I can see my house from here.



I grew up in the suburbs on the edge of Buffalo, NY. The city of Buffalo was once one of America's destination cities; it bore the brunt of the failures of capitalism, corrupt politics, the inability to adapt to new technology, and the expansion of globalization in the 1980s. It's a city that I still love but also one I ran away from in my early twenties, seeking a better life and mostly better work in NYC. With my family and and childhood friends still in the city, I travel back several times a year, each time feeling more and more a stranger, each time discovering something new about a city that is rediscovering itself.

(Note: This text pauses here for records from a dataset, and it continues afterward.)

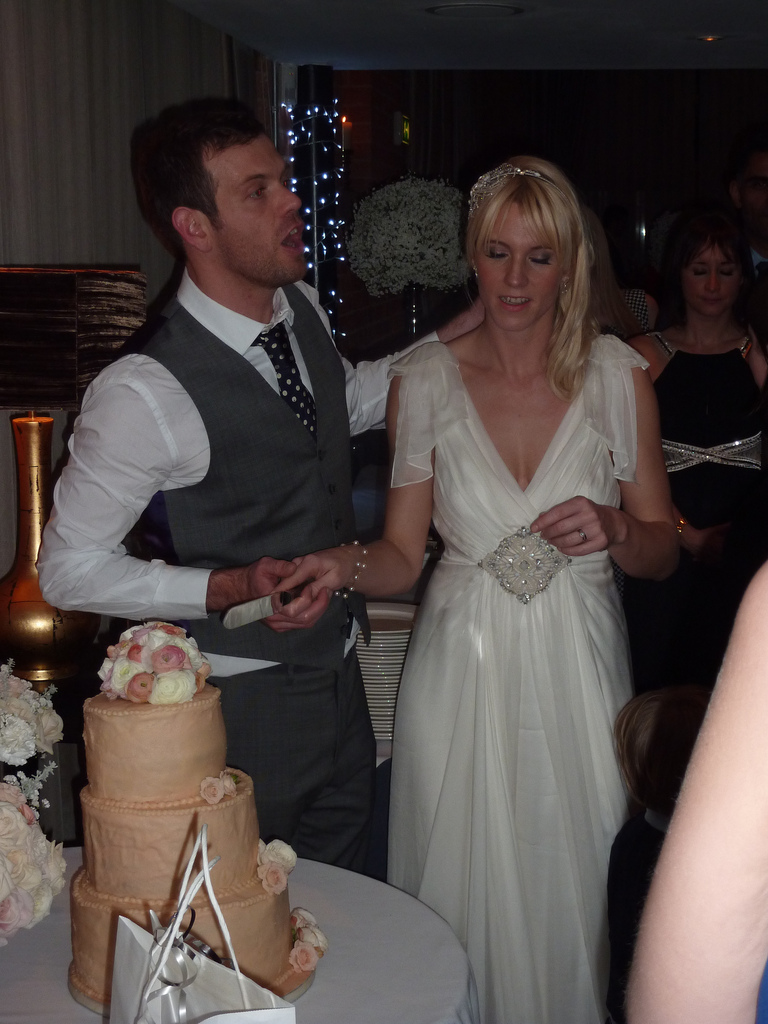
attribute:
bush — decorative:
[344, 179, 476, 296]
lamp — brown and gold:
[0, 267, 149, 680]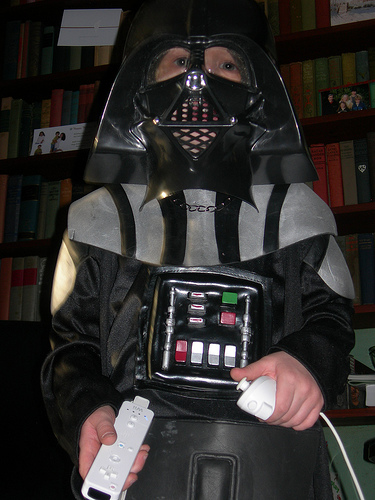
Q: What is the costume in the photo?
A: Dark vader.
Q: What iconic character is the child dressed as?
A: Darth Vader.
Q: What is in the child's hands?
A: Game controls.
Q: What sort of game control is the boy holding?
A: A Wii.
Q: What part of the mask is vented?
A: The area across the mouth and chin.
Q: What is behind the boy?
A: Bookshelves.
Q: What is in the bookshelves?
A: Many books.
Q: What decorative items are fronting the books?
A: Photos.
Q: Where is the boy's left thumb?
A: On the push button, of the control device, in his left hand.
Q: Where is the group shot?
A: On a book shelf, to the right of the boy, directly across the helmet.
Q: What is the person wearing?
A: A Darth Vader costume.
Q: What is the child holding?
A: A Wii controller.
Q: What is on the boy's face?
A: A mask.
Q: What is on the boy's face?
A: A mask.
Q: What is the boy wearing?
A: A costume.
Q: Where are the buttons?
A: On the front of the costume.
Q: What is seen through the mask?
A: The eyes.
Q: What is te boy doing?
A: Playing a game.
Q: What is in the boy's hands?
A: Remotes.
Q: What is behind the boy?
A: Books on a shelf.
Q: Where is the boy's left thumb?
A: On the button.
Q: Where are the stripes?
A: Below the boy's neck on the costume.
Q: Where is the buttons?
A: Below the neck.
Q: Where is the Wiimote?
A: In the boys hands.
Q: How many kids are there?
A: One.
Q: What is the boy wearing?
A: A Darth Vader costume.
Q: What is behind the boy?
A: Books.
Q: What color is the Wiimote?
A: White.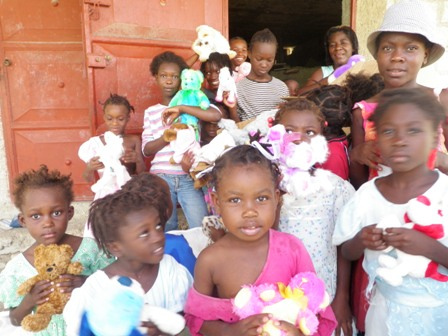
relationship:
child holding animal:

I am putting a spotlight on this unique city, highlighting those who live there, and exploring what it means to be a tourist in one's hometown.
This is an ongoing visual diary. Here I present a small sample from the larger body of work.

Chapter One
The Continental: the main club and concert venue for the freaks and geeks, it has long since been torn down.
No city that I have ever visited has had anything like it.

 


 

 


 

 


 

 

 

 


 

 



 

 


 

 


 

 


 

 


 

 


 

 


 

 


 

 


 

 

Chapter two


According to government figures from the 1990s, Buffalo and the surrounding suburbs had one of the highest condom usage rates per capita, but also one of the highest teenage pregnancy rates in New York.
The city of Buffalo, at its peak around 1950, had over 500,000 residents, by 2001, that number dropped to under 300,000.
Recent figures shows a city with an above average number of residents in their 20s, and a dramatic discrepancy in age by gender, with the median age of women being five or more years older.
The result in a lot of partying, drinking, and cross pollination happening behind closed door.



 

 


 

 


 

 


 

 


 

 


 

 


 

 


 

 


 

 


 

 


 

 


 

 

Chapter Three


Traveling back to Buffalo for me is often dictated by life events; friends in need, family with health issues, weddings, separations. Trying to balance the time necessary for visits with the pressures of working in NYC, often makes for short and intense trips.

Chapter Three


 

 


 

 




 


 

 


 

 


 

 


 

 


 

 

 

 


 

 


 

 


 

Chapter Four


The Buffalo region, and the city itself, is one of the most racially and economicly divided regions in America, with the very wealthy often living blocks away from the poorest areas. Main Street truly divides the city, with the poor on the East, and the well-to-do on the West. I grew up in the suburbs, in a very John Hughes sort of environment. Amherst is consistently listed of one of the safest cities in America. It also one of the least diverse, with whites making up around around 90% of the population. In my high school, there were fewer than 50 students of color in a school with close to 900 students total. This class segregation has a profound impact on the city.